The mind is very willing, the flesh is just tired now and can't do it all!
Dear Chris Nixon,

To reply to your questions, you can get transcripts either by hiring a student assistant or outsource them to captionists. That's what our college is doing, we started using captioning services a few months ago to get transcripts (with time code) and currently working on our website redesign.

To let you know, I had no support services at all for 7 years in secondary school (I'm originally from other country) since the disability laws are not as strong as here. My hearing loss is so profound that I couldn't understand anything that teachers were saying in classes. Especially two classes (literature class with heavy discussions and world culture class with no textbook). So, my mother did VERBATIM (yes, word by word) notes by HAND for the recorded audio tapes that were worth average of 5 hours of those classes EVERY week for the last 2 (TWO) years of high school. She didn't complain and tried her best to help me to get more information in any way she could. Now with all those advanced technologies (typing on computer is faster than by hand) and more resources than my mother had in past, you are complaining how hard it is for you to transcribe audio files.

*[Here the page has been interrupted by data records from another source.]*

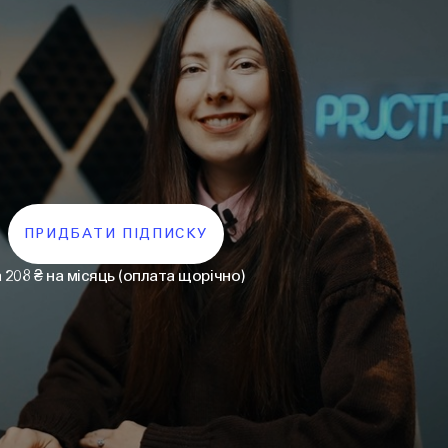
ПРИДБАТИ ПІДПИСКУ
а 208 ₴ на місяць (оплата щорічно)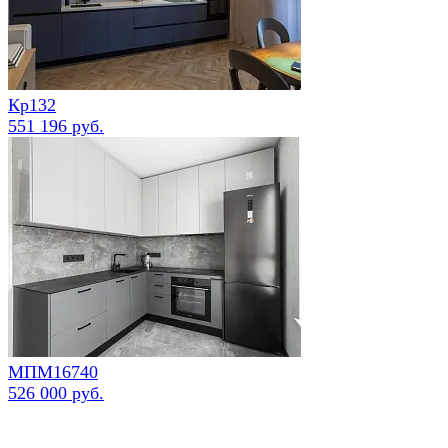
Кр132
551 196 руб.
МПМ16740
526 000 руб.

The simplest way is just to add as less of video/audio files as possible and type more text information that is accessible for everyone and can be easily indexed by search engines.
I don't think I'm complaining at all, I think I am asking for how other people are dealing with this on top of their other work. I do not have a student worker, nor do I have funds to outsource the transcriptions. You do, so how did you go about persuading the money holders that whis was a neccessity and they need to provide resources for it, so far my efforts of "its against the law not to", "we should do it because it's right", etc.. have not gotten me anywhere.

And believe me, we will be pushing out more and more video and podcasts and there is nothing I can do to stop that deluge, its the nature of the web now adays as you pointed out.
Have your lawyer draw up a lawsuit scenario outlining what liability the school would have from just a single complaint filed against it. You could also go to whoever is responsible for your State's accessibility compliance, and ask them for assistance with respect to how to persuade your upper management to comply. All it might take is a call from the state saying they've had "anonymous concerns" raised that puts them at a liability.
Thanks Michael, that's a great idea!
Chris Nixon,

Are you familiar with the Target lawsuit brought by blind users - it ended up with Target paying them 6 million dollars plus taking accessibility training and spending extra time and money to revamp their website to make it accessible.

You might want to mention this to your school. I'm sure your school would rather save money by investing it into full accessibility from the beginning than spending even more later on as a result of the lawsuit and ending up with an embarrassing reputation.

Also, I was reading in the uwebd listserv about one college being investigated by the EEOC for the accessibility of their website. You might want to mention this to your school as well.